I started Medifast yesterday. Not so bad - the chicken noodle soup was actually GOOD. The bars were pretty good, albeit very small. But the oatmeal - yeah, Lyn over at Escape From Obesity is right about that crap. Ugh. Soymeal is more like it. Must figure out a way to improve that stuff. Or just eat the pudding instead, because that stuff rocked! Oh, and I lost 3 pounds overnight but I suppose that is to be expected after the first day of a diet, eating about half the calories I usually eat.
In other news, I will be having my surgery for my knee on Friday. I am actually HAPPY about that because I am tired of scuttling around like an injured crab. And also, just knowing that I am going to have to go through all of this shit all over again (another recovery after surgery) is downright annoying. So yes, I am happy that the surgery is sooner rather than later.
This week shouldn't be too bad for me. I finished a gigantic brief last week that was really weighing on my mind but it is filed and done and now I can focus on a few other matters that need my attention. And just prepare myself for surgery and getting my work life and home ready for it, too.
And, I know I don't talk about this very often because OMG, how would I feel if you people (who I don't even KNOW, really) actually knew who I really was, eeek!
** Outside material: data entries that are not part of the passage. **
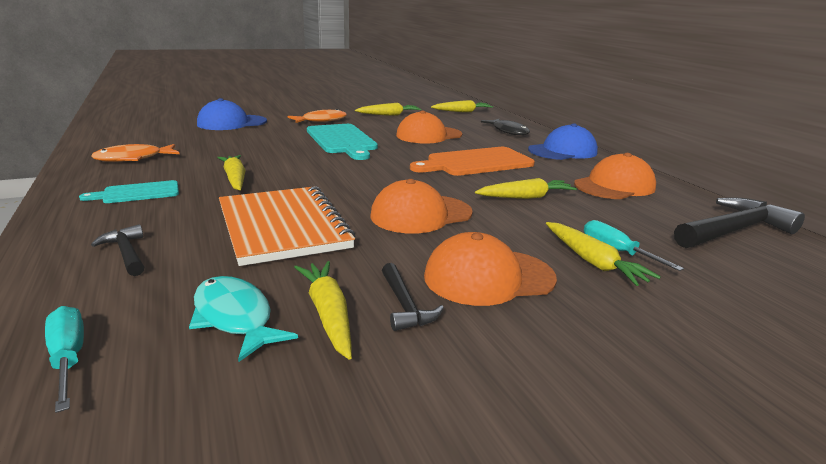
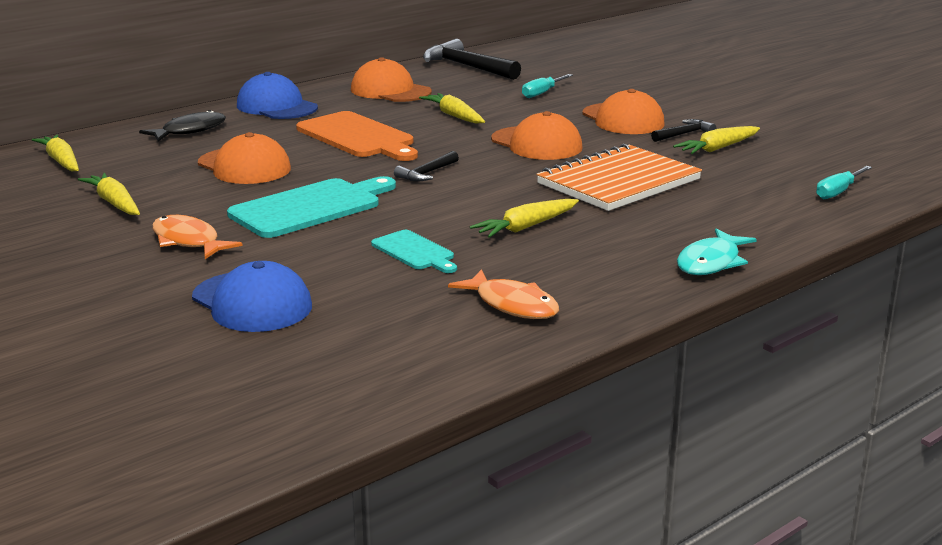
camera: 105 degrees left, 0 degrees up
(126, 253) = (729, 218): black hammer -> black hammer (427, 173)
(137, 193) = (617, 258): turquoise cutting board -> turquoise cutting board (415, 252)
(235, 317) = (752, 167): turquoise fish -> turquoise fish (711, 262)
(592, 262) = (567, 98): yellow carrot -> none

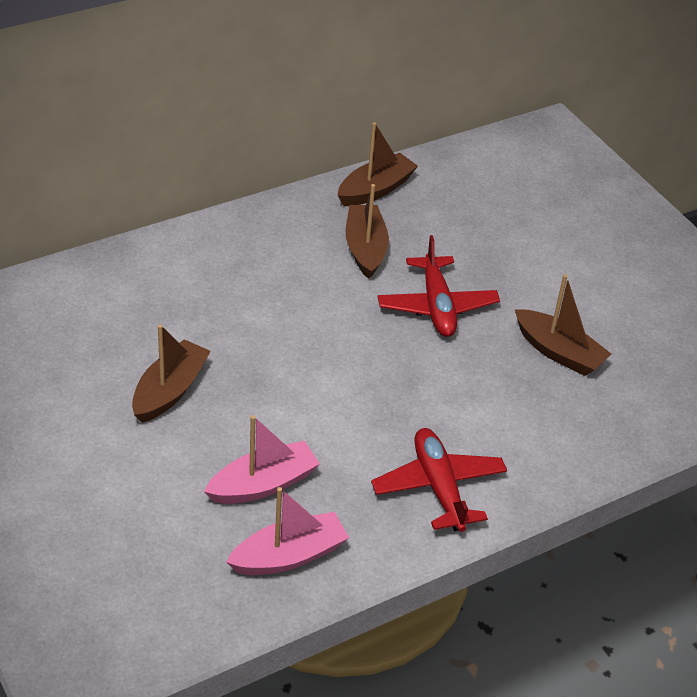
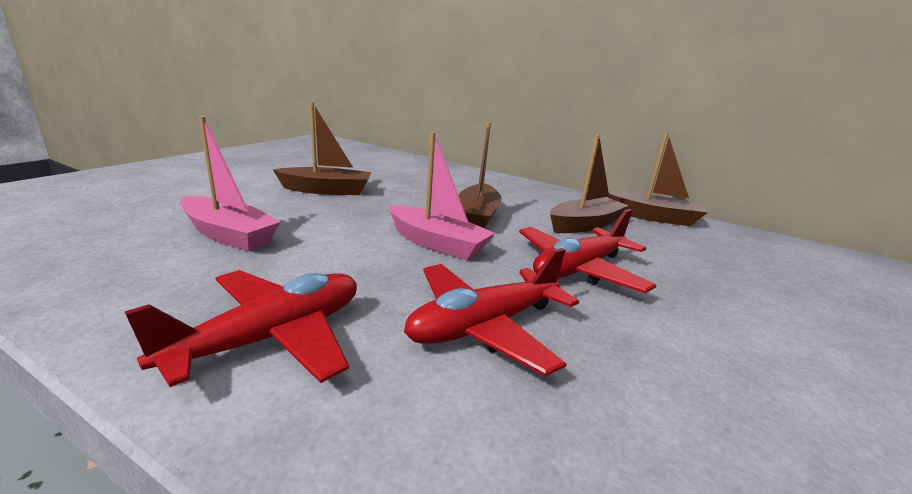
camera: 60 degrees right, 20 degrees down
(289, 556) = (110, 264): pink boat -> pink boat (437, 243)
(477, 393) = (484, 326): none -> red plane
(558, 352) = (660, 382): brown boat -> brown boat (477, 217)

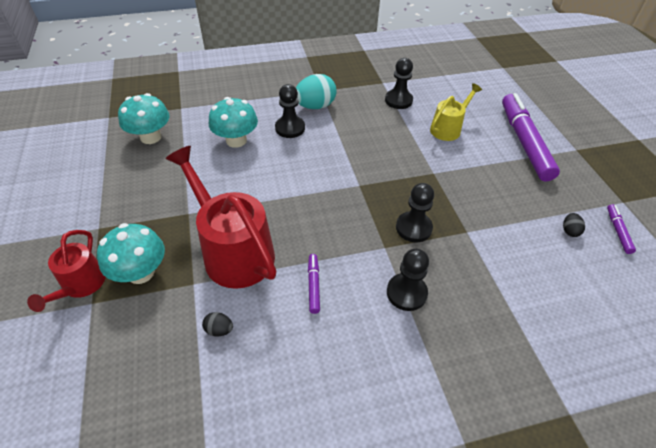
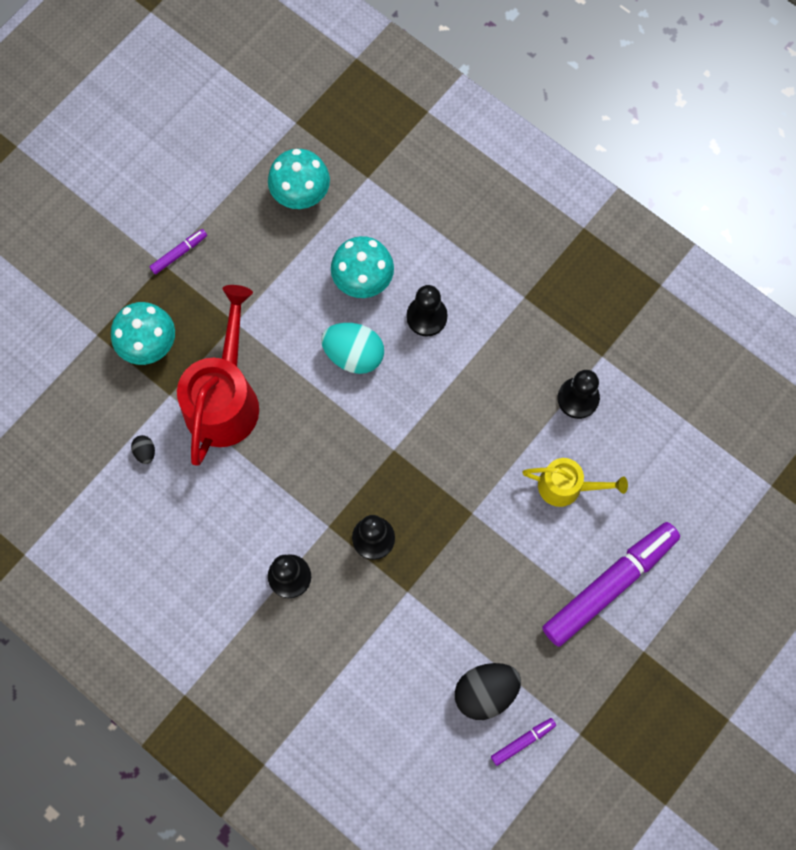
camera: 55 degrees right, 25 degrees up
(81, 286) = (103, 311): red watering can -> none
(313, 285) = (239, 493): purple marker -> purple marker (179, 253)
(315, 106) = (488, 314): turquoise egg -> turquoise egg (354, 355)
(569, 231) = (485, 692): black egg -> black egg, size x2.17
But I am just going to say it because I can't keep hiding who I am. Today is my seventeenth day of sobriety - I've been struggling for decades but the last year and a half has really been tough for me, not able to put together much more than a week at a time. It's alcohol, it's drugs, it's whatever I can get my damned hands on. Anything that numbs me to reality, really. So - there. Just wanted to share that little tidbit because I want to start chronicling my recovery-related issues here, too. I am happy today, feeling good, and doing the things I need to do for my recovery. Yay!